▶ Problems to solve
• A. In the article about the psychology of conflict, who wrote the foreword to the book?
• B. Write out part of the article about the psychology of conflict word for word. Begin at the words "Why ‘sorry’ hurts" and stop after the words "resolution and mediation.".
• C. Translate this sentence from the article about the psychology of conflict into Spanish: "We all want to think well of ourselves and for others to think well of us."

▶ Selected text
§
Why ‘sorry’ hurts

 

“Self-esteem and how we would like to be viewed by others in the world can be one of the strongest motivating factors in generating fear and conflict,” says Paul Randolph, Regent’s University London Psychology Lecturer and author of the new book ‘The Psychology of Conflict.’

The practical guide, which includes a foreword by Nobel Laureate Archbishop Desmond Tutu, has been designed to give a better understanding of the psychological processes involved in conflict resolution and mediation. 

Paul states that psychology is seen as an increasingly vital tool for resolving conflicts in politics, peace negotiations, divorce, employment and the commercial sector.

He explains: “We all want to think well of ourselves and for others to think well of us. As a result self-esteem governs our daily decision-making and we expend huge amounts of energy on maintaining and protecting our self-image.
§
▶ Listed records
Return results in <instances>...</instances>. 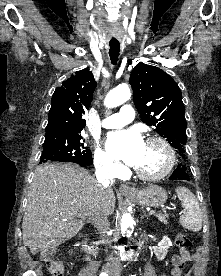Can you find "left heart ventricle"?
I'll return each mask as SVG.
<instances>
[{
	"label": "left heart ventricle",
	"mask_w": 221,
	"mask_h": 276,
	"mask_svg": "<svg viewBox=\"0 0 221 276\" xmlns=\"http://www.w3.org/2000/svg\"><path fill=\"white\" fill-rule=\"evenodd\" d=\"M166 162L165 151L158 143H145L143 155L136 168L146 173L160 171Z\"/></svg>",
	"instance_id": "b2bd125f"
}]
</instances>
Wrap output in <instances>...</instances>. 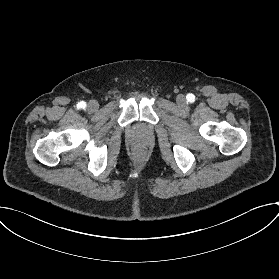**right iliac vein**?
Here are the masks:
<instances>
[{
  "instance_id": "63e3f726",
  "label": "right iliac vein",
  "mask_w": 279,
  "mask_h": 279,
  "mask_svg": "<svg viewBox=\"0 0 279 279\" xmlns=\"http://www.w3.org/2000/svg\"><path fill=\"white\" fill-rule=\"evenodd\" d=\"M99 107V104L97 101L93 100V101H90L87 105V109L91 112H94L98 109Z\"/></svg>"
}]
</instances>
§
▶ Answers for the tasks
• A. Nobel Laureate Archbishop Desmond Tutu.

• B.
Why ‘sorry’ hurts

 

“Self-esteem and how we would like to be viewed by others in the world can be one of the strongest motivating factors in generating fear and conflict,” says Paul Randolph, Regent’s University London Psychology Lecturer and author of the new book ‘The Psychology of Conflict.’

The practical guide, which includes a foreword by Nobel Laureate Archbishop Desmond Tutu, has been designed to give a better understanding of the psychological processes involved in conflict resolution and mediation.

• C. Todos queremos pensar bien de nosotros mismos y que los demás piensen bien de nosotros.